Diş eti sorunu çözülmeden hamile kalınmaması gerektiğini vurgulayan Prof. Dr. Çanakçı, şunları kaydetti: "Hamilelik dönemi ve öncesinde anne adaylarında oluşabilecek diş eti hastalıkları, erken doğum, düşük, sağlıksız doğum gibi hastalıklara neden olur."
Özellikle hamilelik öncesi ve hamilelik döneminde diş eti hastalıklarının önemine değinen Çanakçı, anne adaylarının hamile kalmadan önce mutlaka tedavi görmeleri gerektiğini, planlı hamilelikten önce ağız ve diş sağlığı konusunda dikkatli olmaları gerektiğini ve hamilelik öncesinde dişeti hastalığı tespit edilen anne adaylarının tedavi görerek bu hastalıktan kurtulmaları gerektiğini söyledi.

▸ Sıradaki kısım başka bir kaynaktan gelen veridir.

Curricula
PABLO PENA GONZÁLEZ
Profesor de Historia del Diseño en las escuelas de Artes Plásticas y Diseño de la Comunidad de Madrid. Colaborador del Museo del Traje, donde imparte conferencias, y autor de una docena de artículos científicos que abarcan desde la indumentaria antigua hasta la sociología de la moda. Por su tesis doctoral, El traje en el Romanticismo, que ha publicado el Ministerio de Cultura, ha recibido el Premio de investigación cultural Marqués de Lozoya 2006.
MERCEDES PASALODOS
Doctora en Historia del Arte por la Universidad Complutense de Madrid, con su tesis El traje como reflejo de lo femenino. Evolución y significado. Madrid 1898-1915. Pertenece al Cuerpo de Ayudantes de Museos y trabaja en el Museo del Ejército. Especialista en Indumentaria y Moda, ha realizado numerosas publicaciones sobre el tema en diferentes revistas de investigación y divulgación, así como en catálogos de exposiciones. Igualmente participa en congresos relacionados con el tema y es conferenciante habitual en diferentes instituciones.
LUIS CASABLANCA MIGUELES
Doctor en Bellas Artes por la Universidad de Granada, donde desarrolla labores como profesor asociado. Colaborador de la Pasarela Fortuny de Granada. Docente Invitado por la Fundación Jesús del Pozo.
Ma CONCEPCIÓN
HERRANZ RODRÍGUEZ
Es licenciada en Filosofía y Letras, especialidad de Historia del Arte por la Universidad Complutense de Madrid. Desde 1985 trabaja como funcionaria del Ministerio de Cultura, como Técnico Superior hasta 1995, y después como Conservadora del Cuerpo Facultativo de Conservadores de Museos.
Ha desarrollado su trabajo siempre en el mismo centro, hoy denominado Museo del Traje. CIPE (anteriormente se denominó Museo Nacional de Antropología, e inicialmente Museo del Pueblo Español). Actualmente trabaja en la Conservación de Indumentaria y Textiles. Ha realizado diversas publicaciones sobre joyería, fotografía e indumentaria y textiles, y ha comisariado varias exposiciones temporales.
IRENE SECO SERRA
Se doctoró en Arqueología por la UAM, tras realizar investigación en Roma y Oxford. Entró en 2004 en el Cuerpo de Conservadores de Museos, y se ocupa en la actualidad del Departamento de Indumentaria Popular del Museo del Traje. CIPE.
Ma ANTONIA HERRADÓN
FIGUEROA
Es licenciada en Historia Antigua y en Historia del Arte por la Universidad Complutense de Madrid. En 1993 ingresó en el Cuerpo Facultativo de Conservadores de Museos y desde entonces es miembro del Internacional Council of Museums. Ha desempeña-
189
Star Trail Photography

Hamilelik dönemindeki hormonal değişim nedeniyle vücut direncinin azalması sonucu dişeti hastalıklarına yakalanma riskinin arttığına söyleyen Çanakçı, hamilelik öncesinde dişeti hastalığı bulunmayan anne adayının da hamilelik döneminde bu hastalığa yakalanabileceğini açıkladı.
Çanakçı, hamilelikten önce dişeti hastalığının giderilmemesi halinde, hamilelik döneminde hastaya ancak sınırlı cerrahi müdahalede bulunabildiklerini söyledi.
Hamile hastalarda ilaç, anestezi ve cerrahi müdahale gibi tedavi imkanlarının istenildiği ölçüde kullanılamadığını belirten Çanakçı, şunları ifade etti:
"Dişeti hastalığı bulunan anne adaylarının hamilelikten önce mutlaka tedavi görmeleri gerekir. Bu tedavileri tamamlandıktan sonra hamile kalınması, hamilelik esnasında gelişebilecek komplikasyonları ortadan kaldıracaktır. Hamilelikten önce tedavi görülmediği taktirde, dişeti hastalığı şiddetini artırıp zaten savunma sistemi zayıflamış olan anne adayı için bir çok sistemik rahatsızlıklara neden olur. Böyle durumlarda hem annenin hem de bebeğin yaşamı tehlikeye girmiş olur. Çok basit bir hastalık olarak
görülen dişeti hastalıkları, erken doğum, düşük, sağlıksız doğuma yol açabilir ve doğacak bebeklerin yaşamını tehlikeye sokabilir."
Hamilelikten önce yapılacak ağız ve diş bakımında mevcut hastalıkların tedavisinin yapılması gerektiğine değinen Çanakçı, hamilelik döneminde tedavi için geç kalınabilineceğini veya sınırlı yapılacak cerrahi müdahalenin yetersiz olabileceğini kaydetti.